メイド・イン・ジャパンが支えるマスク販売 その2
2020.05.03 up
液晶画面の表示 下にマスクの残り販売数が表示されています。
早速、この自動販売機でマスクを購入してみました。
まず、健康保険証カードを差し込みます。この時、購入資格の有無が表示され、過去14日以内の購入記録があった場合、「〇月〇日まで購入できません」と表示されます。
購入可能な場合、その下にある番号のボタンを押し、購入するマスクを決めます。
電子決済の画面
その後、支払いになりますが、支払い方法は交通系ICカードの悠遊カードがQRコードを用いた電子決済のいずれか。現金は不可です。
私を含め、多くの人はすでに普及している悠遊カードでしたが、電子決済を使っていた人も中にはいました。悠遊カードでも読み取り速度は十分早いのですが、電子決済はわずか数秒で済むそうで、さらに便利になっていました。
マスクが販売口に来てから受け取り、購入が終わりますが、この間約2~3分。
薬局で購入する場合、お金の支払いからですが、この時お釣銭が出ないようにしないといけません(注:私が利用した薬局はそうでした)。支払いが済み、マスクを受け取ってから、薬局のカードリーダーで購入記録を残しますが、ここで時間がかかります。必ず前に二人いるので、その人たちの健康保険証カードの読み込み後、自分の番になりますが、この間約3分。ただし、カードの接触不良で手入力を行うなど、時間がかかった場合は5分近く待つこともありました。
購入の様子を見つめるピンクのベストを着たボランティアスタッフ
薬局の対面販売と比べるだけでも、マスクの自動販売機が大変有用かつ便利であることが分かります。
その過程を学ぼうと、ボランティアスタッフが購入者の後ろを固め、メモを取るなどしていました。また、離れたところでは、自動販売機の会社の方も待機して様子を見つめていました。
2月に置かれたテスト用の自動販売機
マスクの自動販売機も、最初は2月下旬に観光スポットの寧夏夜市の一角に置かれていました。気になって様子を見てきましたが、日本の中古自動販売機を販売している会社の人が設置したものと分かりました。
この時は、販売システムと機械のテスト目的で、経営者の方が所有していた非医療用のマスク(注:医療用は刑法第251条の処罰対象)を使い、無料で配布していました。
最初は多くの人が並んだことで、警察や報道関係の人が来て大変だったそうです。会社の人の話を聞いたら、毎日販売対応している薬局との薬剤師の負担を軽くできないかと考え、製品化したものを試験的に設置した、ということでした。
テストから約2ヶ月。
会社、衛生福利部、台北市との協議、運用システムの開発が進み、制度の変更に合わせ、念願の登場となりました。
中型の自動販売機
設置当初、多くの人が並びましたが、4枚目の写真のもの1台しか用意していなかったため、扱える数量も少なく、購入までに時間がかかっていたそうで、上の写真の中型、前回紹介した大型の自動販売機を改造したタイプの合計3台導入した、ということでした。

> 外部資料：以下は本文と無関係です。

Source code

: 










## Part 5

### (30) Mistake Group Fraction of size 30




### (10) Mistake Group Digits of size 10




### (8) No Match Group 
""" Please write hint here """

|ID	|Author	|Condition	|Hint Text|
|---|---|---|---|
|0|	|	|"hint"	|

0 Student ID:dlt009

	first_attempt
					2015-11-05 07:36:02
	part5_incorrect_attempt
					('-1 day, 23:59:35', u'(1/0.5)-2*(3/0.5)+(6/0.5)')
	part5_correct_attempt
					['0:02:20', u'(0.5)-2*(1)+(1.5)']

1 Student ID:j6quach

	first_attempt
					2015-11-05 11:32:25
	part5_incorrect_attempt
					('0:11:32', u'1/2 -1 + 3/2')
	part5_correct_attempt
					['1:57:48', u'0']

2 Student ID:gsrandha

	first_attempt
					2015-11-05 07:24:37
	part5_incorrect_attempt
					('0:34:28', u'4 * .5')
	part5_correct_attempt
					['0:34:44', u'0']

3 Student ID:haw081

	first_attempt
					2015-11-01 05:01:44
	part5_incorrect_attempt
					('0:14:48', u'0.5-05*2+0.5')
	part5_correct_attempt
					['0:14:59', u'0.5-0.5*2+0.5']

総括すると、販売効率がよく、マスクの在庫と購入者の管理も手早くでき、薬局と薬剤師の負担軽減につながることから、台北市は幅広く設置したい、と考えているようです。また、会社としても全台湾に普及させていければ…と考える一方、マスク販売用は一時的なものなので、その後の自社製品の販路開拓につなげていきたいという展望もあるようです。
日本人の私にとっては、中古の日本製自動販売機が台湾で社会貢献しているのがうれしかったと同時に、この自動販売機たちがあまり元気がない今の日本に無言のエールを送っているような気がしました。